• **GOAL OF THE EXERCISE**
Copy every line of the listing below word for word, keeping each field name and value unchanged.

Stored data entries
┄┄┄┄┄┄┄┄┄┄
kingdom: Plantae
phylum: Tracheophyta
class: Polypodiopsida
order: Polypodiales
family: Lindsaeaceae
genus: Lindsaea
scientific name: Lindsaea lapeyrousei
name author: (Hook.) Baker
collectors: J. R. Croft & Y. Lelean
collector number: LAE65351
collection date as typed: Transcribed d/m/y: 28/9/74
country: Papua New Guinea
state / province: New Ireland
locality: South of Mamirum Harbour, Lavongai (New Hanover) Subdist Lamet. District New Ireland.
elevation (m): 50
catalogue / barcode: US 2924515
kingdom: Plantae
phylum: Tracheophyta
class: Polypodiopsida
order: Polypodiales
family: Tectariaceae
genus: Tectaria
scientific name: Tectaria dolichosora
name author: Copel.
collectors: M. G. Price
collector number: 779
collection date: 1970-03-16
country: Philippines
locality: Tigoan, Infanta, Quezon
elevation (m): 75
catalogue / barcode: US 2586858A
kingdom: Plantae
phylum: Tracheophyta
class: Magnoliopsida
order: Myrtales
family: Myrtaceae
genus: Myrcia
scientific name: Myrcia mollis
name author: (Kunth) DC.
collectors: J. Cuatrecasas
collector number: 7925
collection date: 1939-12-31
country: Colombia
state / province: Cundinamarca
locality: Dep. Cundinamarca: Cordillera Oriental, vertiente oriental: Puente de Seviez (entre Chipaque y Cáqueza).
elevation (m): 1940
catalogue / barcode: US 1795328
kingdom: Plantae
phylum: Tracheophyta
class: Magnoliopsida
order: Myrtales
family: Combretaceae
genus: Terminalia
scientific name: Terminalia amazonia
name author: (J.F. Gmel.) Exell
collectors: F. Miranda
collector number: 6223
┄┄┄┄┄┄┄┄┄┄
• **OUTPUT FOR THIS TASK**
kingdom: Plantae
phylum: Tracheophyta
class: Polypodiopsida
order: Polypodiales
family: Lindsaeaceae
genus: Lindsaea
scientific name: Lindsaea lapeyrousei
name author: (Hook.) Baker
collectors: J. R. Croft & Y. Lelean
collector number: LAE65351
collection date as typed: Transcribed d/m/y: 28/9/74
country: Papua New Guinea
state / province: New Ireland
locality: South of Mamirum Harbour, Lavongai (New Hanover) Subdist Lamet. District New Ireland.
elevation (m): 50
catalogue / barcode: US 2924515
kingdom: Plantae
phylum: Tracheophyta
class: Polypodiopsida
order: Polypodiales
family: Tectariaceae
genus: Tectaria
scientific name: Tectaria dolichosora
name author: Copel.
collectors: M. G. Price
collector number: 779
collection date: 1970-03-16
country: Philippines
locality: Tigoan, Infanta, Quezon
elevation (m): 75
catalogue / barcode: US 2586858A
kingdom: Plantae
phylum: Tracheophyta
class: Magnoliopsida
order: Myrtales
family: Myrtaceae
genus: Myrcia
scientific name: Myrcia mollis
name author: (Kunth) DC.
collectors: J. Cuatrecasas
collector number: 7925
collection date: 1939-12-31
country: Colombia
state / province: Cundinamarca
locality: Dep. Cundinamarca: Cordillera Oriental, vertiente oriental: Puente de Seviez (entre Chipaque y Cáqueza).
elevation (m): 1940
catalogue / barcode: US 1795328
kingdom: Plantae
phylum: Tracheophyta
class: Magnoliopsida
order: Myrtales
family: Combretaceae
genus: Terminalia
scientific name: Terminalia amazonia
name author: (J.F. Gmel.) Exell
collectors: F. Miranda
collector number: 6223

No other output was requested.